Heeryung Choi, Philip H. Winne, Christopher Brooks. Proposal and Critiques of Measuring Motivational Constructs Using State-Revealing Trace Data

This chapter examines opportunities afforded by trace data to capture dynamically changing latent states and trajectories spanning states in self-regulated learning (SRL). The authors catalogue and analyse major challenges in temporally investigating SRL constructs related to a prominent motivational factor, achievement goals. The chapter summarizes three recent studies addressing these challenges and characterizes learning analytics designed to promote SRL and motivation formed from unobtrusive traces. The authors propose a research agenda for learning analytics focusing on guiding and supporting SRL.

Chapter 6

Sambit Praharaj, Maren Scheffel, Marcus Specht, Hendrik Drachsler. Measuring Collaboration Quality Through Audio Data and Learning Analytics

This chapter addresses the unobtrusive detection and measurement of collaboration quality based on audio recordings of student interactions. Using two indicators, time and content of communications, the team aimed to move towards an automated measure of collaboration quality. The authors explain the design of a sensor-based automatic analysis system and show their analysis using meaningful visualizations to gain insights into the quality of student collaboration.
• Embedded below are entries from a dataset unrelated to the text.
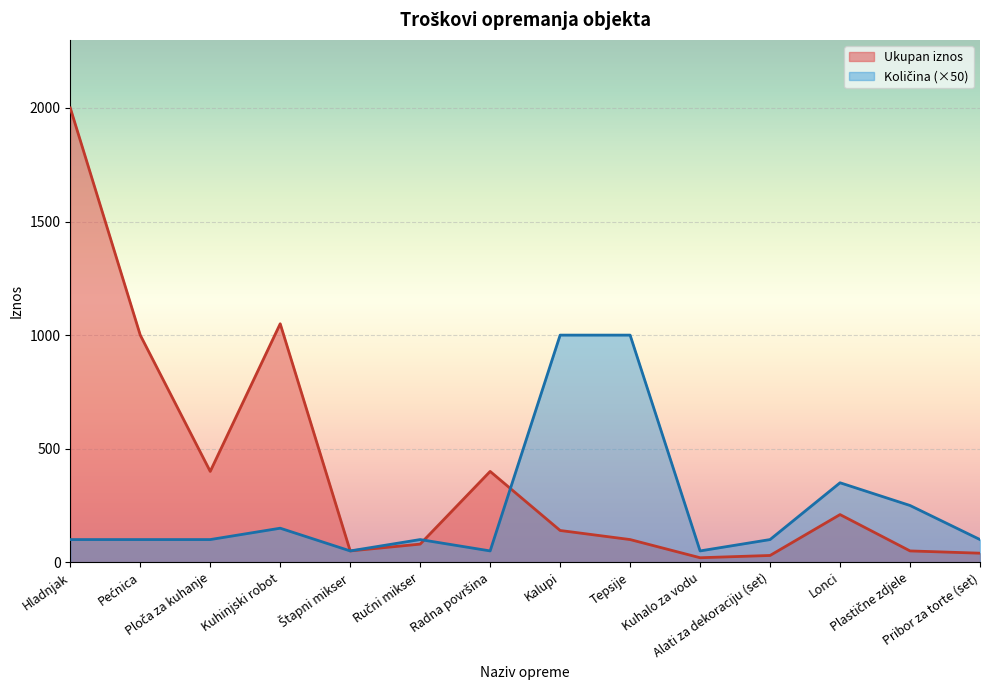

How many data points in Ukupan iznos are less than 140?

7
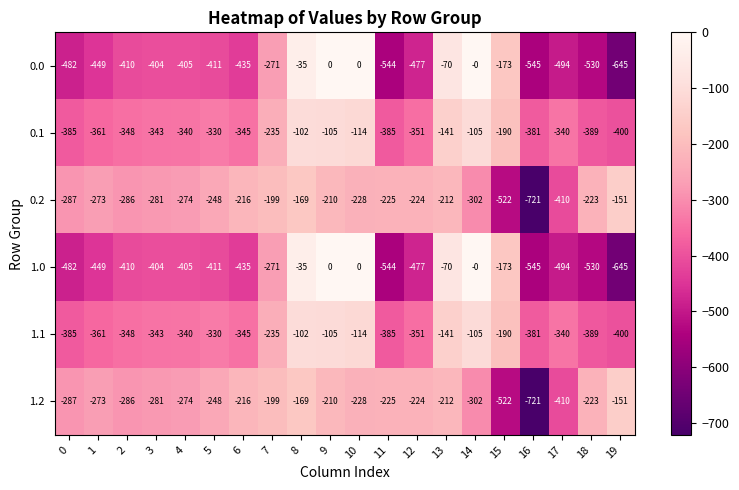

Is it true that 0.1 equals -55 at 14?

False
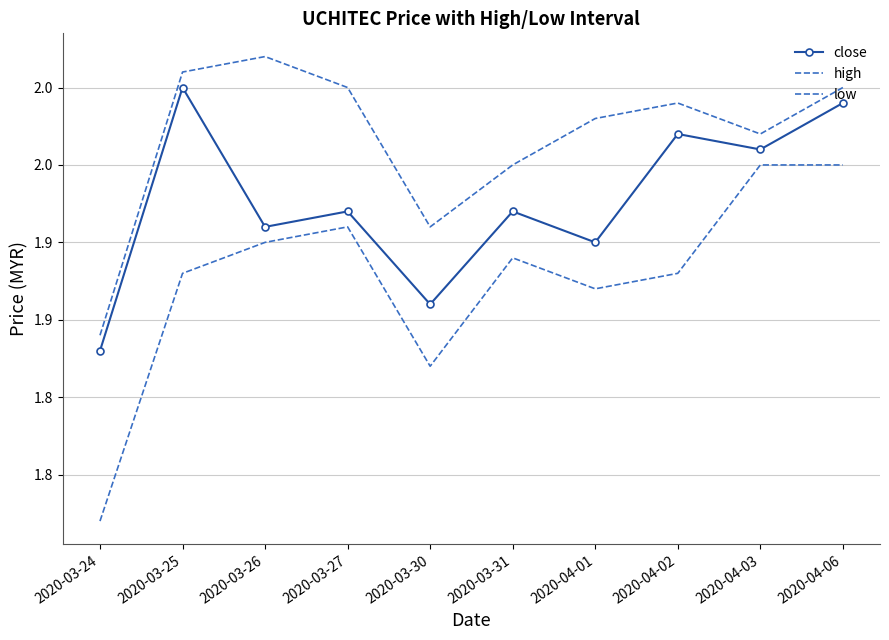

Rank the series by their average value, from lowest to highest.

low, close, high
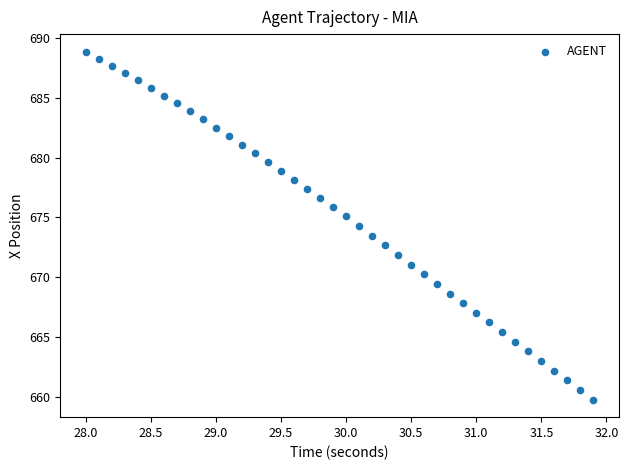

What is the range of Y values (max minus min)?

29.1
To summarize, the detection methods discussed in the section include latent variable detection (Chap. 2), log traces becoming semantically meaningful units of analysis (Chap. 3), automated content analysis of learners’ reflection assessments (Chap. 4), and sensors systems and data handling of noisy information (Chap. 6).

Analysis methods discussed in the chapters include entropy analysis, growth curve modelling, time series analysis, network analysis, recurrence quantification analysis, sequential pattern mining, quantitative association rule mining, cognitive diagnostic model machine scoring of natural language products for depth of reflection on leadership skills, and temporal challenges of dynamic and contextual data, to name a few.

As noted by these authors, the path from unobtrusively acquiring log data to analysing semantically meaningful evidence of learning processes is an interdisciplinary effort that joins personality psychology, developmental science, learning science, and neuroscience. We trust that you will find this collection useful.